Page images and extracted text
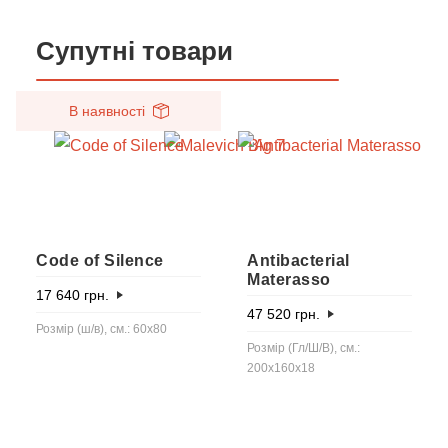
Супутні товари
В наявності
Code of Silence
Antibacterial
Materasso
17 640
грн.
47 520
грн.
Розмір (ш/в), см.: 60х80
Розмір (Гл/Ш/В), см.:
200x160x18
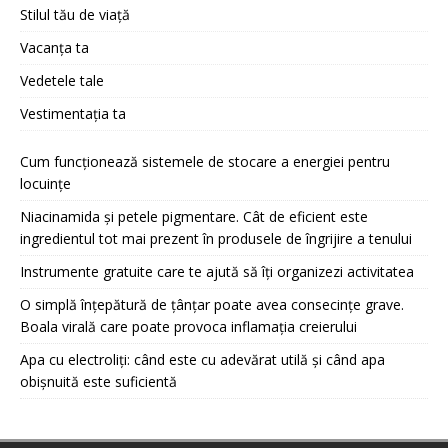
Stilul tău de viață
Vacanța ta
Vedetele tale
Vestimentația ta
Cum funcționează sistemele de stocare a energiei pentru
locuințe
Niacinamida și petele pigmentare. Cât de eficient este
ingredientul tot mai prezent în produsele de îngrijire a tenului
Instrumente gratuite care te ajută să îți organizezi activitatea
O simplă înțepătură de țânțar poate avea consecințe grave.
Boala virală care poate provoca inflamația creierului
Apa cu electroliți: când este cu adevărat utilă și când apa
obișnuită este suficientă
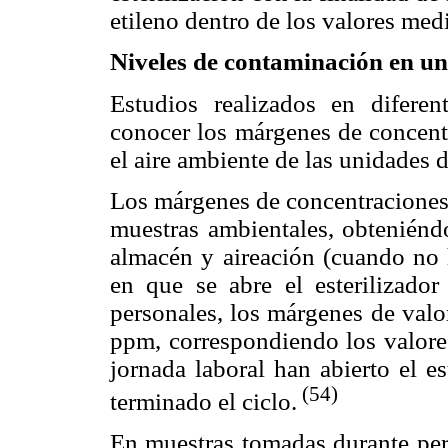
etileno dentro de los valores med
Niveles de contaminación en uni
Estudios realizados en diferen
conocer los márgenes de concentr
el aire ambiente de las unidades d
Los márgenes de concentraciones 
muestras ambientales, obteniéndo
almacén y aireación (cuando no
en que se abre el esterilizador
personales, los márgenes de valo
ppm, correspondiendo los valores
jornada laboral han abierto el es
(54)
terminado el ciclo.
En muestras tomadas durante per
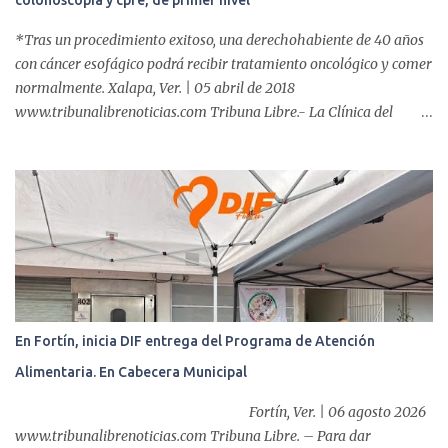
colonoscopia y cpre, de primer nivel
*Tras un procedimiento exitoso, una derechohabiente de 40 años
con cáncer esofágico podrá recibir tratamiento oncológico y comer
normalmente. Xalapa, Ver. | 05 abril de 2018
www.tribunalibrenoticias.com Tribuna Libre.- La Clínica del
ISSSTE de Xalapa es de las únicas en el Estado que ha realizado
más de 2 mil procedimientos endoscópicos anuales entre los que se
incluyen endoscopia, colonoscopia y colangiopancreatografía
retrógrada endoscópica (CPRE), con equipo de alta tecnología de
videoendoscopia gástrica y con especialistas certificados. Además
se cuenta con endoscopios de última tecnología que permiten
diagnósticos con mayor certeza y sin dolor para el paciente, a
través de la atención de un equipo de profesionales
multidisciplinario: tres endoscopistas, anestesiólogo y personal
En Fortín, inicia DIF entrega del Programa de Atención
auxiliar y de enfermería. En esta semana, se realizó un nuevo caso
Alimentaria. En Cabecera Municipal
de éxito, pues a través de la colocación de un stent metálico
esofágico, una derechohabiente con un tumor en el ...
Fortín, Ver. | 06 agosto 2026
www.tribunalibrenoticias.com Tribuna Libre. – Para dar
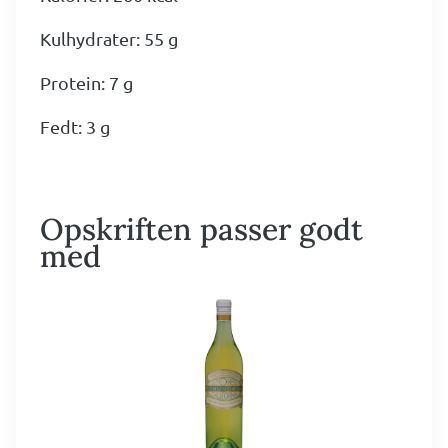
Kulhydrater: 55 g
Protein: 7 g
Fedt: 3 g
Opskriften passer godt
med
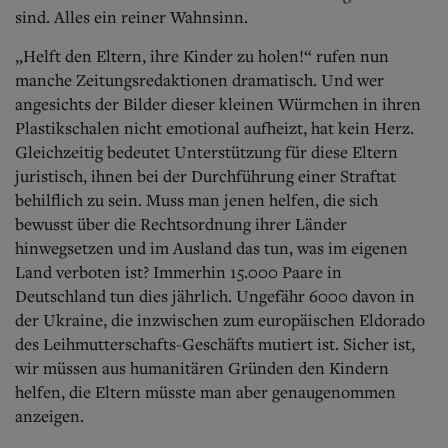
sind. Alles ein reiner Wahnsinn.
„Helft den Eltern, ihre Kinder zu holen!“ rufen nun
manche Zeitungsredaktionen dramatisch. Und wer
angesichts der Bilder dieser kleinen Würmchen in ihren
Plastikschalen nicht emotional aufheizt, hat kein Herz.
Gleichzeitig bedeutet Unterstützung für diese Eltern
juristisch, ihnen bei der Durchführung einer Straftat
behilflich zu sein. Muss man jenen helfen, die sich
bewusst über die Rechtsordnung ihrer Länder
hinwegsetzen und im Ausland das tun, was im eigenen
Land verboten ist? Immerhin 15.000 Paare in
Deutschland tun dies jährlich. Ungefähr 6000 davon in
der Ukraine, die inzwischen zum europäischen Eldorado
des Leihmutterschafts-Geschäfts mutiert ist. Sicher ist,
wir müssen aus humanitären Gründen den Kindern
helfen, die Eltern müsste man aber genaugenommen
anzeigen.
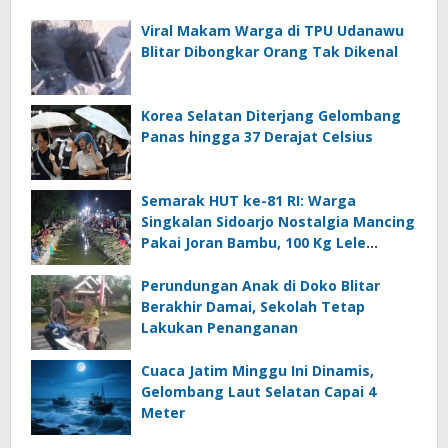
Viral Makam Warga di TPU Udanawu
Blitar Dibongkar Orang Tak Dikenal
Korea Selatan Diterjang Gelombang
Panas hingga 37 Derajat Celsius
Semarak HUT ke-81 RI: Warga
Singkalan Sidoarjo Nostalgia Mancing
Pakai Joran Bambu, 100 Kg Lele
Dilepas ke Sungai
Perundungan Anak di Doko Blitar
Berakhir Damai, Sekolah Tetap
Lakukan Penanganan
Cuaca Jatim Minggu Ini Dinamis,
Gelombang Laut Selatan Capai 4
Meter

__PROBLEM TO SOLVE__:
Reproduce the lines of the entries above from the one with "Niacinamida și petele" to the one with "O simplă înțepătură", both included, exactly and without any other line.

__YOUR RESPONSE__:
Niacinamida și petele pigmentare. Cât de eficient este
ingredientul tot mai prezent în produsele de îngrijire a tenului
Instrumente gratuite care te ajută să îți organizezi activitatea
O simplă înțepătură de țânțar poate avea consecințe grave.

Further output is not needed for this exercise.